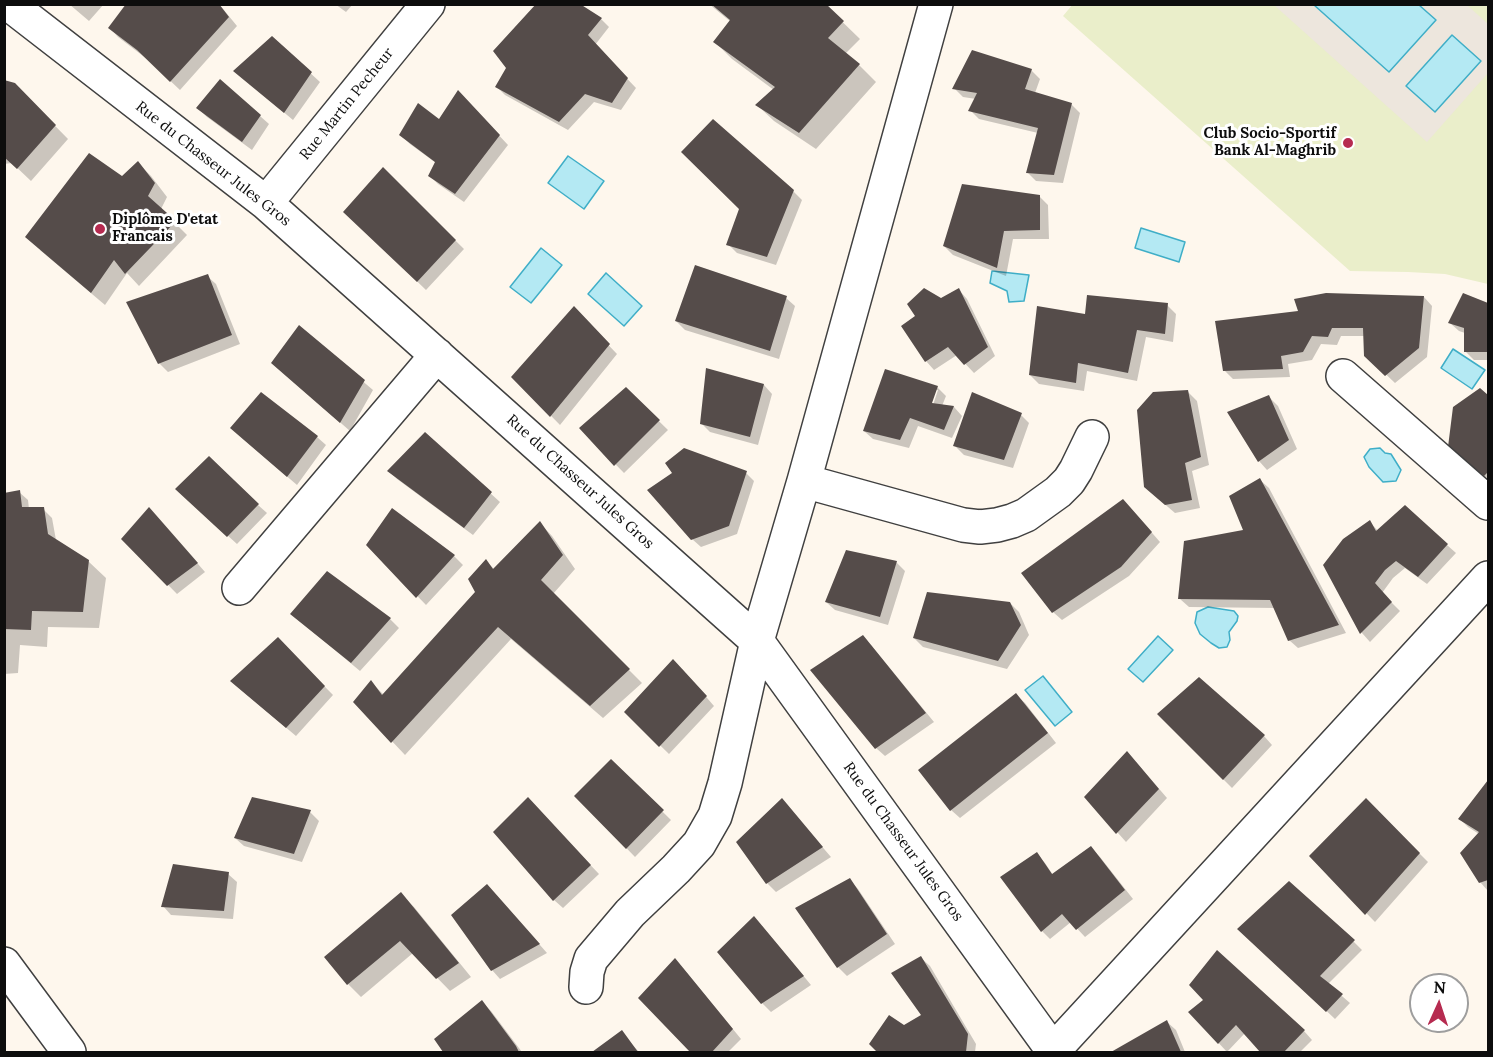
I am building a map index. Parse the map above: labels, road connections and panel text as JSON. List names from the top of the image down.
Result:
{
  "streets": {
    "street": ["Rue Martin Pecheur", "Rue du Chasseur Jules Gros"]
  },
  "crossings": [
    ["Rue Martin Pecheur", "Rue du Chasseur Jules Gros"]
  ],
  "places": ["Club Socio-Sportif Bank Al-Maghrib", "Diplôme D'etat Francais"],
  "north": "top"
}
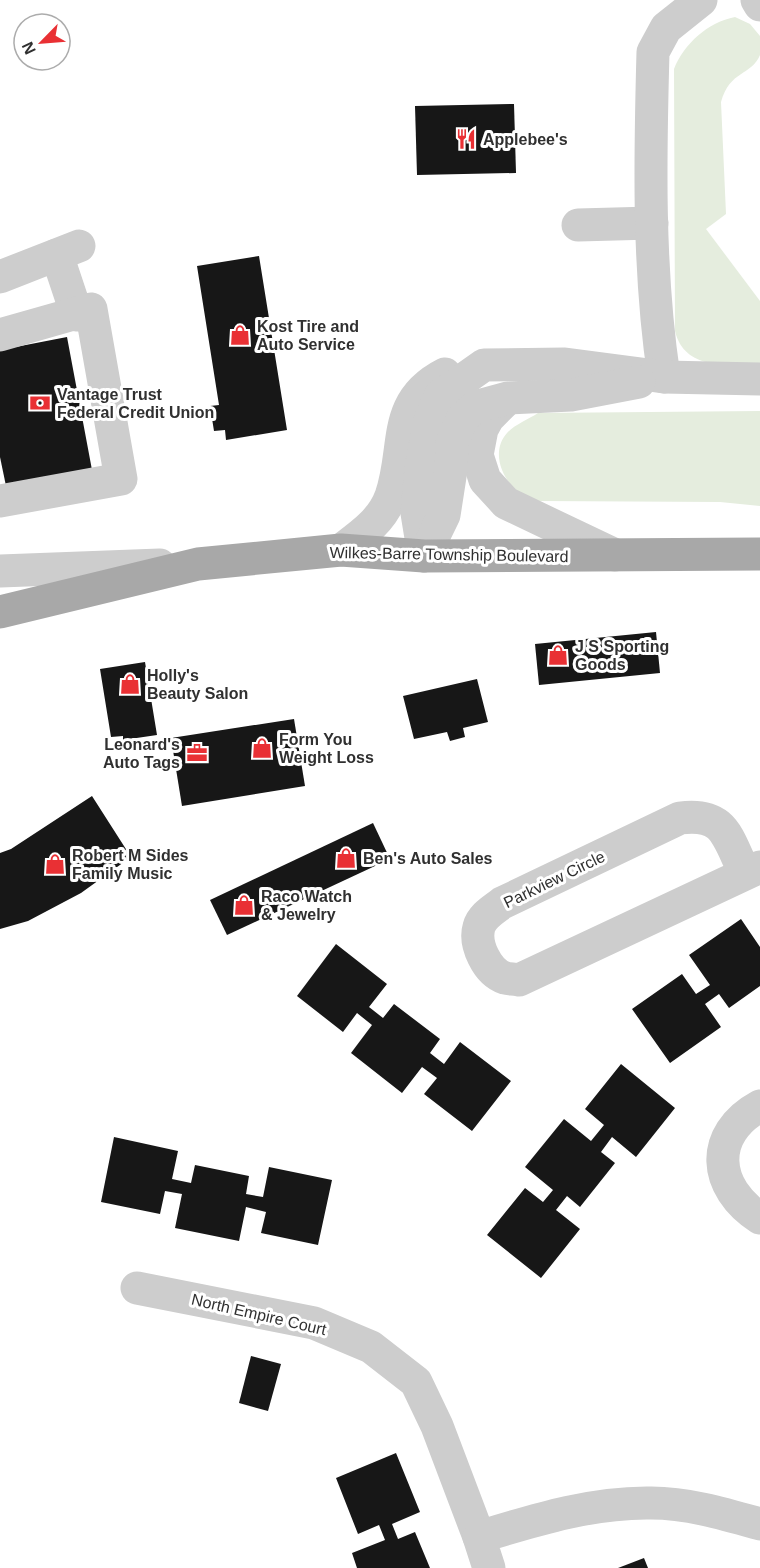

------------------------------------

Exercise directions → Your answer must be the records exactly as they stand, with no pictures in it.

Result of this task →
I am building a map index. Parse the map above: labels, road connections and panel text as JSON. List names from the top of the image down.
Result:
{
  "streets": {
    "street": ["Rue Martin Pecheur", "Rue du Chasseur Jules Gros"]
  },
  "crossings": [
    ["Rue Martin Pecheur", "Rue du Chasseur Jules Gros"]
  ],
  "places": ["Club Socio-Sportif Bank Al-Maghrib", "Diplôme D'etat Francais"],
  "north": "top"
}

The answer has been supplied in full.